The idea was to set out a basic but sane specification that could possibly become standardized in the future. Think of it as an unofficial proposal for a future standard. So if other file managers (or any other program) want to add colour tags later they would have the possibly of doing it in an interoperable way. Meanwhile elementary's Files would then have a way of handling colours we don't know about, say, turquoise, that some other DE set, where they have an equivalent colour in their palette and we (for this example) don't.
It may be a good idea for elementary to eventually have some sort of separate palette database (even if it's just a JSON in some directory like /usr/share/theme-palettes/ called elementary.json) so that the colours could possibly be updated easily and shared between elementary apps (and other apps as well, for example AppCenter-aimed apps).
Is there any evidence of a demand for such a standard? If not, we could be inventing a solution to a problem that does not exist. It may be better to just reproduce our current capabilities as simply as possible but in a way that allows additional sophistications later. As further extended attributes can always be defined for raw colors if required that should not be difficult.
I guess that's a reasonable thing to do then, just fill tag.color.name with a basic colour name (like red) in the xattrs of colour tagged files and if other DEs show interest in supporting colour tagging in their applications in the future then it can be extended (with e.g. raw colors) for better interoperability. Am I understanding you correctly?
A possible drawback of using extended attributes for color tagging is that, if there is only one attribute, then the same color will be applied for all users. The existing plugin maintains a separate database for each user. Using an attribute saves a lot of code however. If we want to maintain separate colors per user then it would be possible to combine the color with the user id in the attribute name, I guess.
I'd like to second using basic color names instead of hex values. Something that I think we're going to want to do in the stylesheet is make sure that "red" in the light stylesheet is darker than "red" in the dark stylesheet to maintain good contrast. This also allows us to change those colors in the future
Mentioning @cassidyjames for an opinion on making sure colors are per-user by (for example) pre/appending the uid.
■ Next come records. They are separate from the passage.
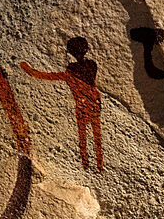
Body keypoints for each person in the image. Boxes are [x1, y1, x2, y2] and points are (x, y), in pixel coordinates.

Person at [21, 37, 104, 172]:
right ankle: (98, 165)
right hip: (94, 104)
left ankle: (86, 165)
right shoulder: (92, 65)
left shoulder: (71, 71)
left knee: (84, 137)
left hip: (83, 106)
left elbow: (47, 76)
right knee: (96, 136)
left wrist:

My gut reaction is that color tags are probably personal and if you send someone a file, they probably don't want to inherit your color tag with it
I agree that color tags should not be inherited when a file is sent to another person but pre/appending the UID may not solve that as the other person may have the same UID on another computer. This is another drawback of attaching color tags to the file itself. It is very easy to remove color tags through the UI however and they do not cause any harm (?)
If the tags are just colors (and not i.e. user-editable text labels or more metadata), then I don't see a strong reason not to just attach it to the file itself and have it persist across all users. If it was per-user and the person getting the file wanted to categorize it, they'd need to re-tag it anyway. If they don't care, then it's not a big deal. It's not like it's leaking personal data at all—it's more like part of the file name itself.
I'd like to second using basic color names instead of hex values. Something that I think we're going to want to do in the stylesheet is make sure that "red" in the light stylesheet is darker than "red" in the dark stylesheet to maintain good contrast. This also allows us to change those colors in the future
The hex values thing was only intended in addition to a colour name as a fallback for interoperability between different desktop environments' file managers. The colour name would be the preferred option so the file manager could display whatever colour it wanted for it with any logic wanted, for example using a different colour shade depending on dark or light mode. If a different file manager didn't know what the colour name was, it could fall back to the hex value. For the case you described, that's why I suggested also having separate dark and light hex fallback values.
However interoperability is currently not a concern as elementary seems to be the only distro concerned with colour tags and it is not known if any other DE intends to add a similar feature. So there's no problem using the colour name only, and that keeps implementation complexity to a minimum as well.
FWIW Samba supports using extended attributes for various types of metadata created by Windows and macOS clients, so it would be great if Pantheon Files used an extended attribute metadata schema that is directly compatible with Samba’s implementation, such that the metadata could transfer somewhat seamlessly between platforms.
There’s some (rather incomplete) documentation of the various Samba virtual filesystem modules here:
In general it would be nice to have some sort of user-friendly Samba frontend (i.e. being able to access one’s home folder and being able to share individual directories from the context menu, like you can do with nautilus-share, all with sensible default settings that you wouldn’t need to fuss over), but this wouldn’t be a prerequisite for compatibility with the way Samba stores tags using extended attributes.
Well, I just did a test, applying an orange-colored tag with the title “Foo Bar” to a file in the Finder over Samba, then dumping the extended attributes, and it looks like an encoding nightmare:
$ getfattr --dump ./example.pdf
# file: example.pdf
user.DOSATTRIB=0sAAAEAAQAAAARAAAAAAAAAAAAAAAAAAAAAAAfZ4fO1gE=
user.DosStream.com.apple.metadata_kMDItemUserTags:$DATA=0sYnBsaXN0MDChAVhPcmFuZ2UKNwgKAAAAAAAAAQEAAAAAAAAAAgAAAAAAAAAAAAAAAAAAABMA
user.org.netatalk.Metadata=0sAAUWBwACAAAAAAAAAAAAAAAAAAAAAAAAAAgAAAAEAAAAmgAAAAAAAAAIAAABYgAAABAAAAAJAAAAegAAACAAAAAOAAABcgAAAASAREVWAAABdgAAAAiASU5PAAABfgAAAAiAU1lOAAABhgAAAAiAU1Z+AAABjgAAAAQAAAAAAAAAAAAOAAAAAAAAAAAAAAAAAAAnZCGAJ2QAAAAAAAAAAAAAAAAAAAAAAAAAAAAAAAAAAAAAAAAAAAAAAAAAAAAAAAAAAAAAAAAAAAAAAAAAAAAAAAAAAAAAAAAAAAAAAAAAAAAAAAAAAAAAAAAAAAAAAAAAAAAAAAAAAAAAAAAAAAAAAAAAAAAAAAAAAAAAAAAAAAAAAAAAAAAAAAAAAAAAAAAAAAAAAAAAAAAAAAAAAAAAAAAAAAAAAAAAAAAAAAAAAAAAAAAAAAAAAAAAAAAAAAAAAAAAAAAAAAAAAAAAAAAAJ2QhgCdkIYCAAAAAJ2QhgAAAAAAA/gAAAAAAAJ0KVAEAAAAAwux6YAAAAAAqpAYA
It’s possible that there are other Samba configurations that produce more interoperable extended attributes, though.
Between com.apple.metadata and _kMDItemUserTags there’s an invisible Unicode character, U+F022 or , which is just lovely.
It seems like this is due to using fruit:encoding = private in my smb.conf, so I can see what happens if I use fruit:encoding = native instead.